/---
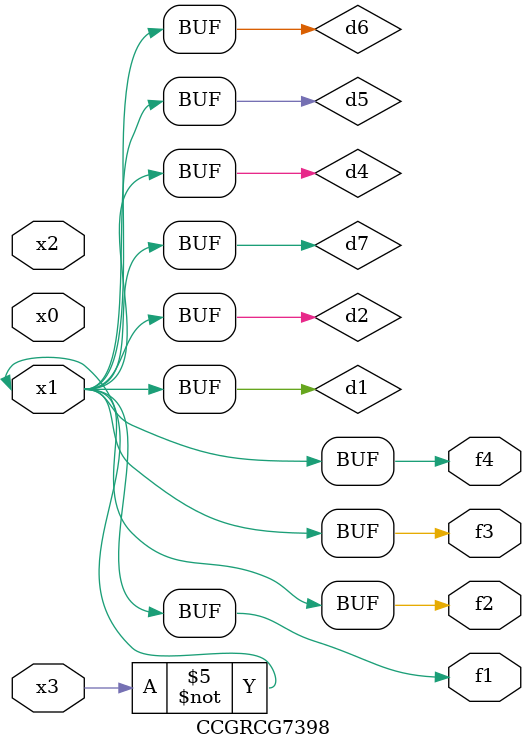
<source format=v>
module CCGRCG7398(
	input x0, x1, x2, x3,
	output f1, f2, f3, f4
);

	wire d1, d2, d3, d4, d5, d6, d7;

	not (d1, x3);
	buf (d2, x1);
	xnor (d3, d1, d2);
	nor (d4, d1);
	buf (d5, d1, d2);
	buf (d6, d4, d5);
	nand (d7, d4);
	assign f1 = d6;
	assign f2 = d7;
	assign f3 = d6;
	assign f4 = d6;
endmodule

</source>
\---
Would you write out an exact copy of the entries above, with no images?

<source format=v>
module CCGRCG7398(
	input x0, x1, x2, x3,
	output f1, f2, f3, f4
);

	wire d1, d2, d3, d4, d5, d6, d7;

	not (d1, x3);
	buf (d2, x1);
	xnor (d3, d1, d2);
	nor (d4, d1);
	buf (d5, d1, d2);
	buf (d6, d4, d5);
	nand (d7, d4);
	assign f1 = d6;
	assign f2 = d7;
	assign f3 = d6;
	assign f4 = d6;
endmodule

</source>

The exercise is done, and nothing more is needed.